* **EXTRACTED TEXT**

[Start of Attachment]

And part of me started to ache for something different.

Something quieter.

Cooler.

Sharper.

Because I didn't want to be a hurricane.

I wanted to be the hand that guided it.

The calm in the eye of the chaos.

The one who shaped the storm--not the one consumed by it.

I didn't want to win because I shouted loudest or broke something first.

I wanted to win because no one questioned that I would.

And I hadn't found that yet.

So I kept watching.

The Woman Who Didn't Burn

That ache stayed with me.

The sense that I was circling the truth, building a language but still speaking in fragments.

I had the raw materials.

But I hadn't seen someone who made restraint powerful.

Who made composure magnetic.

Who didn't win by seducing or shouting or crying--but by simply being undeniable.

I didn't want more fireworks.

I wanted a signal.

Someone who made control look inevitable.

Someone who didn't need to win the room--because the room was already hers.

I needed someone who didn't sweat, or shake, or break.

Someone whose certainty was louder than anyone else's noise.

The Moment I Sat Upright

I don't remember the episode.

Just the moment.

She walked into frame fast--confident, professional. But not showy.

Hair perfect. Eyes scanning. Calm, while others panicked.

She didn't interrupt. She listened.

And then, when it was time--she spoke.

And everyone else stopped.

[End of Attachment]

* **INSTRUCTION 1**
In the personal essay above, what happened when the calm woman finally spoke?
* **INSTRUCTION 2**
The personal essay above says part of the narrator ached for something quieter, cooler, and sharper. In one to three sentences, explain why.
* **INSTRUCTION 3**
Write the next part of the personal essay above, starting after its last line.

* **LISTED RECORDS**
[Start of Attachment]

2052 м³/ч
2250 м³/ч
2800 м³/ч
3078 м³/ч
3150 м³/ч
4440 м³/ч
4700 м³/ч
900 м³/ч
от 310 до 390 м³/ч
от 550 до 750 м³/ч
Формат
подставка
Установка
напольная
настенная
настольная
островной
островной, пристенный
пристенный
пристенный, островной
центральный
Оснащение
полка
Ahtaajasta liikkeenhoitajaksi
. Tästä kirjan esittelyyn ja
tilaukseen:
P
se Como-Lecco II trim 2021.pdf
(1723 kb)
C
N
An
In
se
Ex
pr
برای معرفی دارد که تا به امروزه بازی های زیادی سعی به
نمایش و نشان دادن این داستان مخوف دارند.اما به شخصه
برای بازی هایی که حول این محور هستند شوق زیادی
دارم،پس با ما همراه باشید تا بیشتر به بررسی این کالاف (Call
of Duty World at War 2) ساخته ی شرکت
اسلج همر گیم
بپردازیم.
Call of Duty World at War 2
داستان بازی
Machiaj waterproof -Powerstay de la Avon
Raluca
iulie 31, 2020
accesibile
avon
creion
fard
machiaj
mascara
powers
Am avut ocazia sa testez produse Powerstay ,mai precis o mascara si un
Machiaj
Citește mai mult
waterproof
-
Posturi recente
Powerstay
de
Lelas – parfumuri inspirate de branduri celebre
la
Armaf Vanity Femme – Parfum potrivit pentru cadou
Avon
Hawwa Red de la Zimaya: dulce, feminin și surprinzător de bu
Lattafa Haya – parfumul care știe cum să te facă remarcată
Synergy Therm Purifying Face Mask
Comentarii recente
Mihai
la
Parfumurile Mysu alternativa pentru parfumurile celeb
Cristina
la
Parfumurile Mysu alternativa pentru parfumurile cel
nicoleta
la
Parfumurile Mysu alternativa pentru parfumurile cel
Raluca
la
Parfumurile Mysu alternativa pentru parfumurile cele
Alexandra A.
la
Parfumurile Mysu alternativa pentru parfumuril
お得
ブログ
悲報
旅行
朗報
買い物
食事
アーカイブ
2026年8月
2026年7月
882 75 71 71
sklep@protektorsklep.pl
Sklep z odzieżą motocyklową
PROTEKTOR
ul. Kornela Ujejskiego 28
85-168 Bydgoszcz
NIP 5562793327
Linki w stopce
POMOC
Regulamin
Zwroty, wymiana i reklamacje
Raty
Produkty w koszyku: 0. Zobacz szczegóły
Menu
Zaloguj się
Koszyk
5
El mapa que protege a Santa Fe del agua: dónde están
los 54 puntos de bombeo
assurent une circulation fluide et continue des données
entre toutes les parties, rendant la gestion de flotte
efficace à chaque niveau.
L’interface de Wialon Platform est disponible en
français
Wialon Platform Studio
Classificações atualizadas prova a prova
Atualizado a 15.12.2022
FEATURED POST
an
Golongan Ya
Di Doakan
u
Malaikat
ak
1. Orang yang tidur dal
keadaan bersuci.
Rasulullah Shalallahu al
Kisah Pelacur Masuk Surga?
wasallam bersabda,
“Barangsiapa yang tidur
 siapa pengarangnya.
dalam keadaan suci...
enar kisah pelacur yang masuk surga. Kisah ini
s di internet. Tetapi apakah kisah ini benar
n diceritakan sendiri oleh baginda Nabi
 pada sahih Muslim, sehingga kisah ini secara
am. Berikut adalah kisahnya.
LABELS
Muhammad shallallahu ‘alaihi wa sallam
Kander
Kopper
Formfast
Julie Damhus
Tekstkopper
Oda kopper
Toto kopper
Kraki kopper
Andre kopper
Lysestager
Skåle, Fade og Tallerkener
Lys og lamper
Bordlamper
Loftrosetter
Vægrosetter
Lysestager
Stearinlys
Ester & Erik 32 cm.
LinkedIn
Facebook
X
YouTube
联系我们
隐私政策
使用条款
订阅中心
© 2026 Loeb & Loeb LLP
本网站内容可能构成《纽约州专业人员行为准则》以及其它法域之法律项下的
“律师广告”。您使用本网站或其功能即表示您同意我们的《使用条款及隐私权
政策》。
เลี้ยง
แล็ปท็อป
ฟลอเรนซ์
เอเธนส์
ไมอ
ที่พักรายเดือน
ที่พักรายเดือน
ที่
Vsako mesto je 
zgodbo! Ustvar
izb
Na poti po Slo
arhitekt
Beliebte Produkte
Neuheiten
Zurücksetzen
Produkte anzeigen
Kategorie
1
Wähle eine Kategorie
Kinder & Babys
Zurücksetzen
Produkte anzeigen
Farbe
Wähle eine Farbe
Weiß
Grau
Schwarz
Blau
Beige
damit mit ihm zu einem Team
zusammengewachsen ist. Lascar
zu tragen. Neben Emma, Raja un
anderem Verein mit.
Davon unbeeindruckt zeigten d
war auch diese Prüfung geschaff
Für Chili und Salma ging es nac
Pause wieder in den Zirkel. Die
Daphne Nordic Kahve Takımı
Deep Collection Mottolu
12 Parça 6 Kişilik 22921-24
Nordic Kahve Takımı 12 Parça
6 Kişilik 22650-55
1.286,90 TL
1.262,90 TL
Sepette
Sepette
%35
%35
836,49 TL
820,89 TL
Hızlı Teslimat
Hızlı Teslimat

[End of Attachment]

* **REPLY 1**
Everyone else stopped.

* **REPLY 2**
The narrator didn't want to be a hurricane but the hand that guided it, the calm in the eye of the chaos that shaped the storm instead of being consumed by it. The narrator wanted to win not by shouting loudest or breaking something first, but because no one questioned that the win would come.

* **REPLY 3**
Not because she shouted.

Because she didn't have to.

She had the facts.

The plan.

The tone.

The skill.

She wasn't there to charm. She was there to solve.

No begging. No flirting. No tantrum.

Just competence, delivered so cleanly that it left no room for debate.

Agent 99.

Cool under pressure.

Smarter than the men.

Deadly with a look.

Beautiful, yes--but that wasn't the point.

The point was that she made competence seductive.

She made precision glow.

She made me sit upright. Not for thrill.

But for instruction.

The others had made me want power.

She made me want discipline.

The others had made me want to be seen.

She made me want to be followed.

Because Agent 99 didn't chase authority.

She embodied it.

And in that moment--curtains half-drawn, carpet warm under my legs, television humming quietly in the dark--

I stopped watching for entertainment.

And started watching for blueprints.